Abstract
Purpose :
Tight control of serum glucose levels – the cornerstone of diabetic management – reduces the incidence and progression of diabetic microvascular disease. Nonetheless, oscillating glucose levels (i.e., glycemic variability) can influence the risk for diabetic retinopathy independent of HbA1c levels. While it is hypothesized that transient episodes of hyperglycemia in patients with high glycemic variability contributes to the progression of retinopathy, the molecular mechanism whereby oscillating serum glucose levels influences diabetic eye disease is not known.
Methods :
Immortalized (MIO-M1) and primary retinal Müller cells were exposed to low (1-4 mM), normal (5 mM) or high (25-50 mM) glucose and the angiogenic potential of media conditioned from these cells was evaluated in vitro (tubule formation) and in vivo (directed in vivo angiogenesis). The contribution of the transcription factor, hypoxia inducible factor (HIF)-1α was assessed by western blot and immunofluorescence. HIF-1 target gene expression was examined by qPCR and ELISA. These results were corroborated in vivo using the insulin-induced hypoglycemia mouse model.
Results :
Transient exposure to low – but not high – glucose resulted in increased secretion of angiogenic mediators from retinal Müller glial cells and this enhanced angiogenic phenotype is strictly dependent on the transcription factor, HIF-1. Exposure of Müller cells to decreasing concentrations of D-glucose increased HIF-1α nuclear accumulation and promoted expression of the HIF-1-regulated angiogenic mediators, VEGF and angiopoietin-like 4 (ANGPTL4).
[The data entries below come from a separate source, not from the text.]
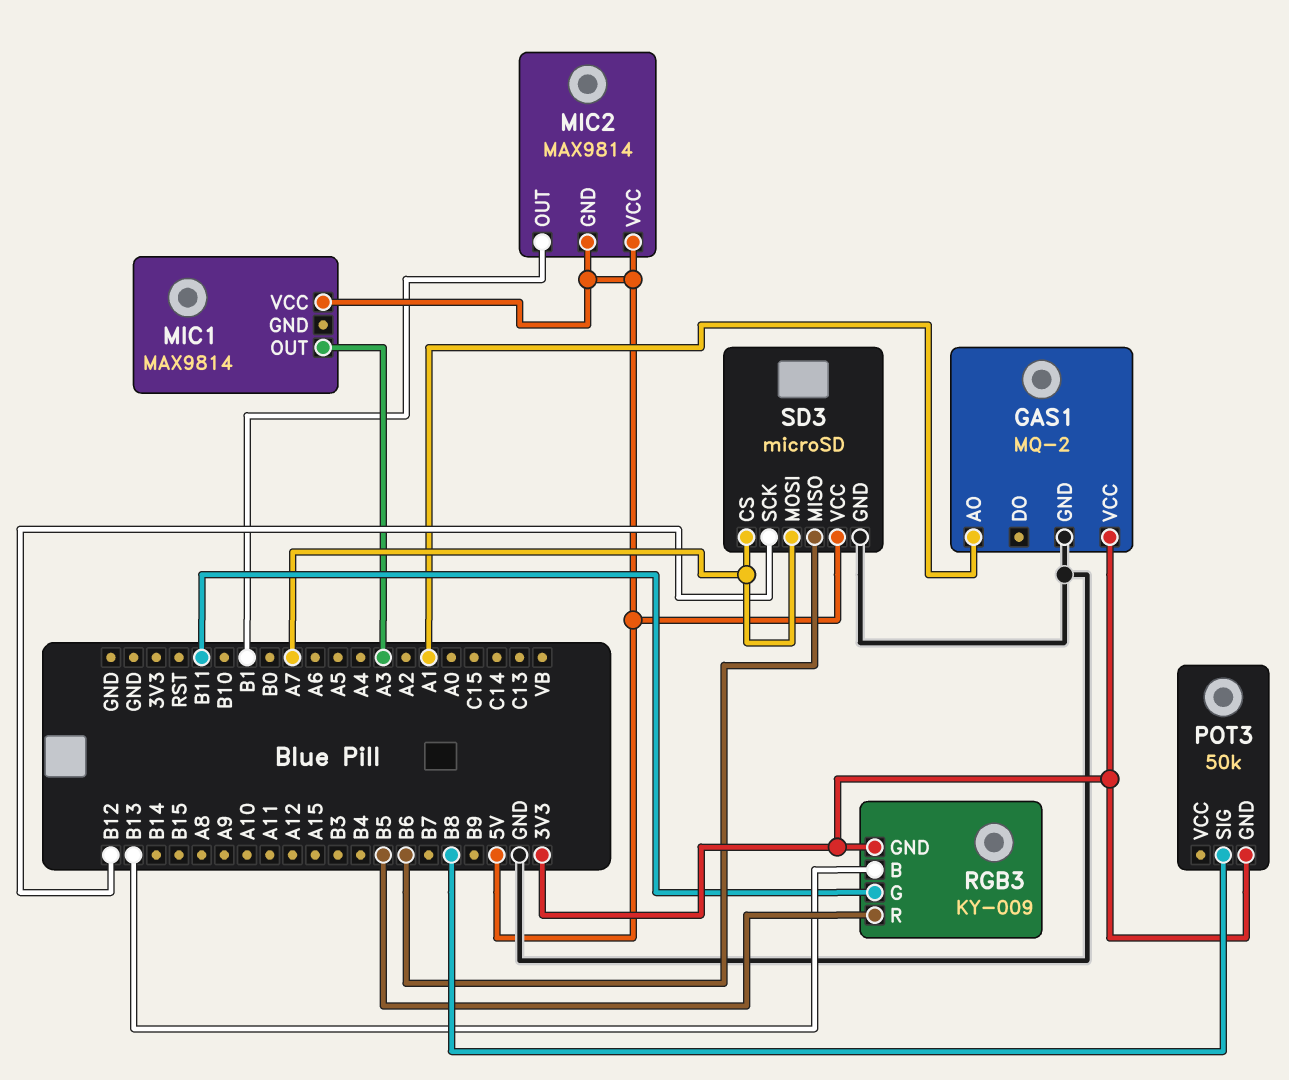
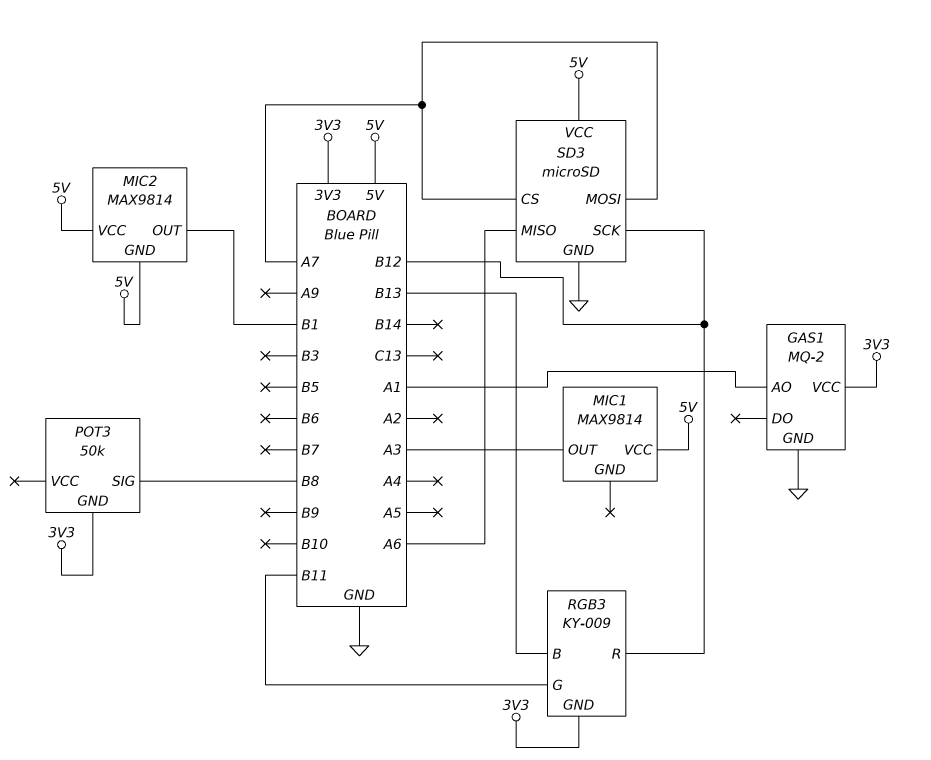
RGB3 pin R: B5 -> B12
SD3 pin MISO: B6 -> A6

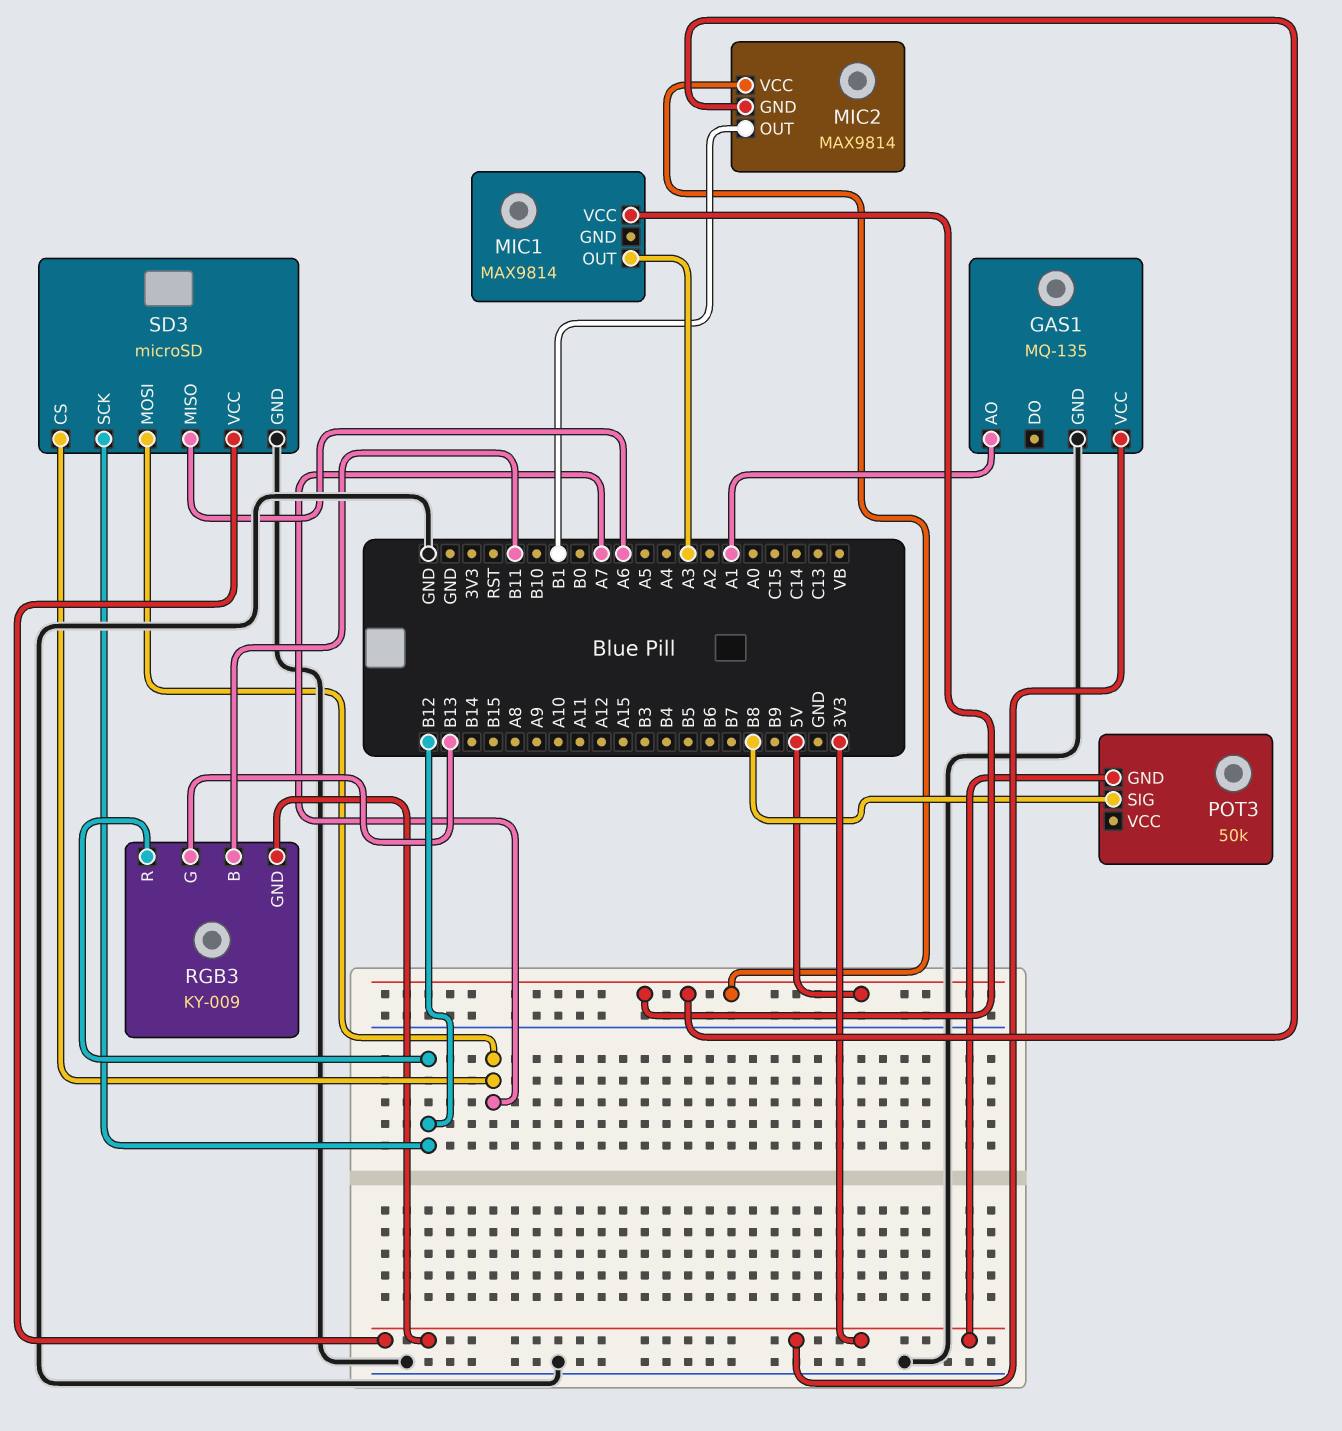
GAS1: MQ-2 -> MQ-135
RGB3 pin B: B13 -> B11
RGB3 pin G: B11 -> B13
SD3 pin VCC: 5V -> 3V3

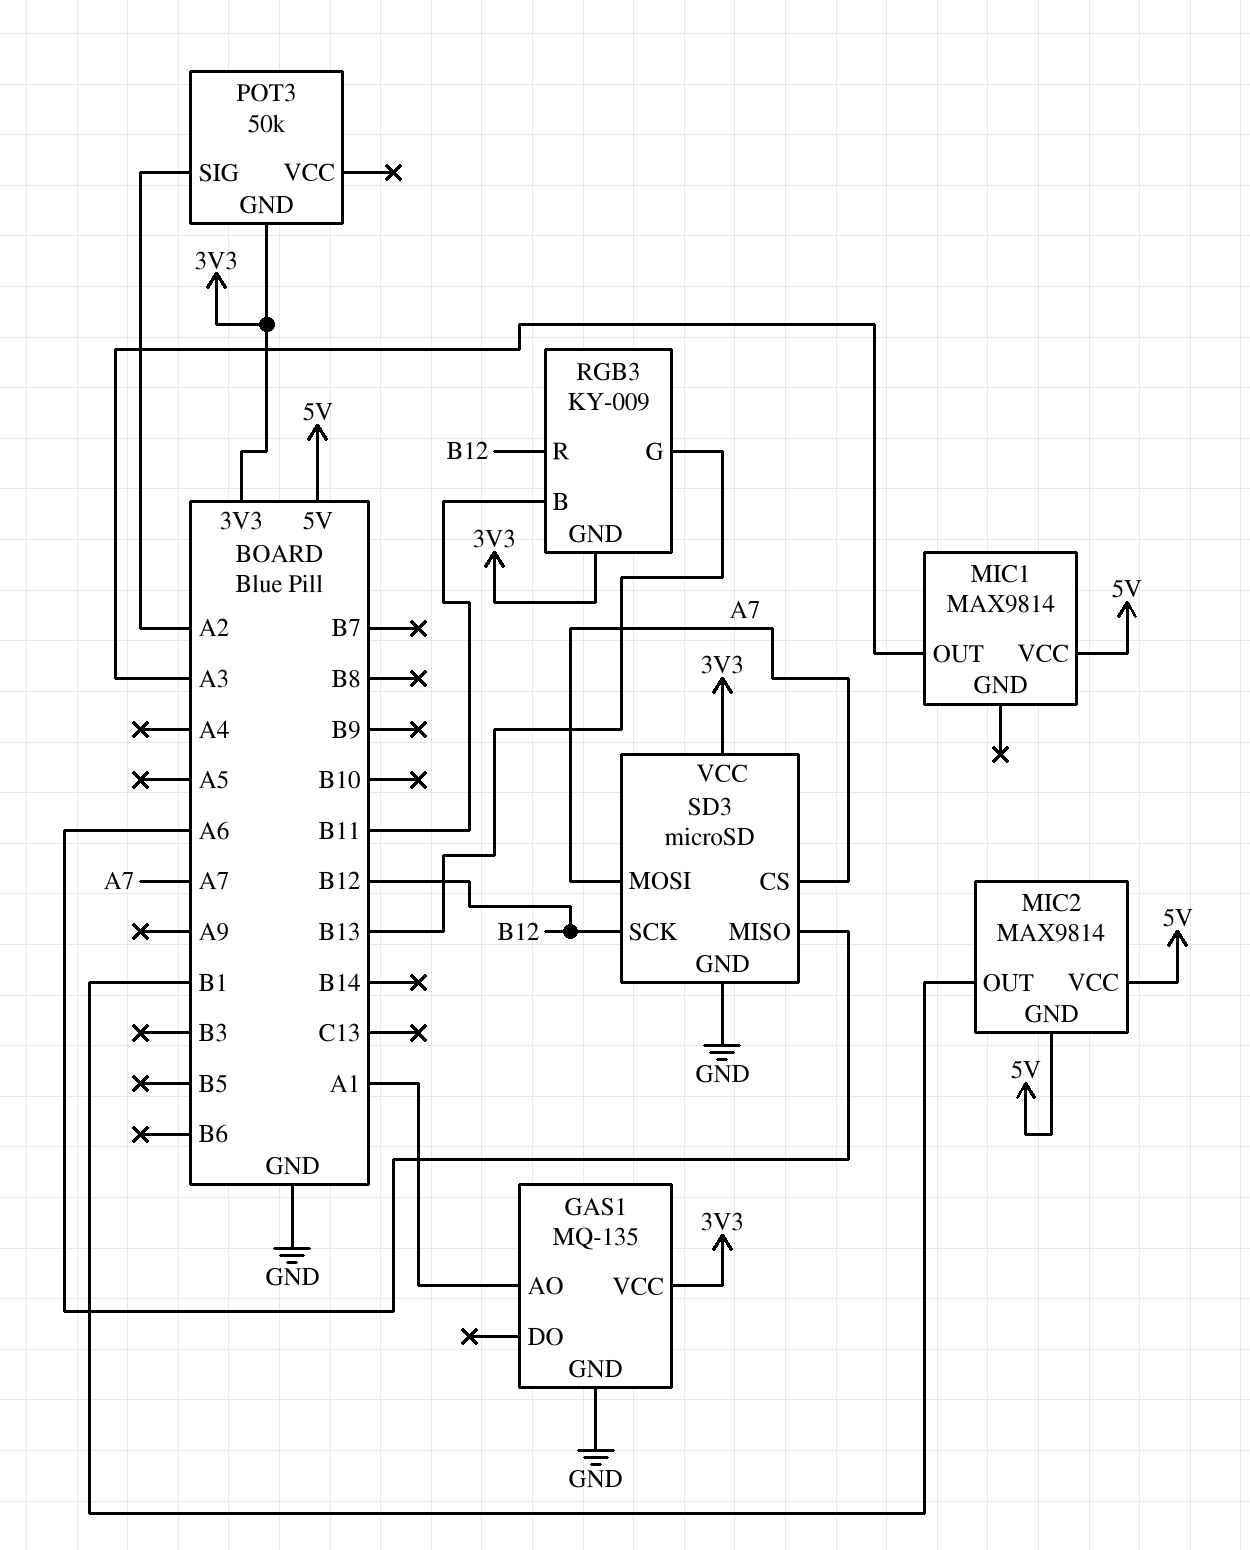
POT3 pin SIG: B8 -> A2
This increase was synergistic with hypoxia, and resulted in a marked increase in VEGF and ANGPTL4 secretion. These results were confirmed in vivo. Interestingly, nuclear accumulation of HIF-1α in response to hypoglycemia was independent of its canonical post-translational stabilization. Instead, we demonstrate a unique and previously unrecognized mechanism whereby low D-glucose independently promotes HIF-1α protein translation and nuclear localization.
Conclusions :
Our results provide a molecular explanation for how glycemic variability can promote the progression of diabetic eye disease independent of HbA1c or hyperglycemia and have important clinical implications for optimizing glucose management in diabetic patients.
This is an abstract that was submitted for the 2017 ARVO Annual Meeting, held in Baltimore, MD, May 7-11, 2017.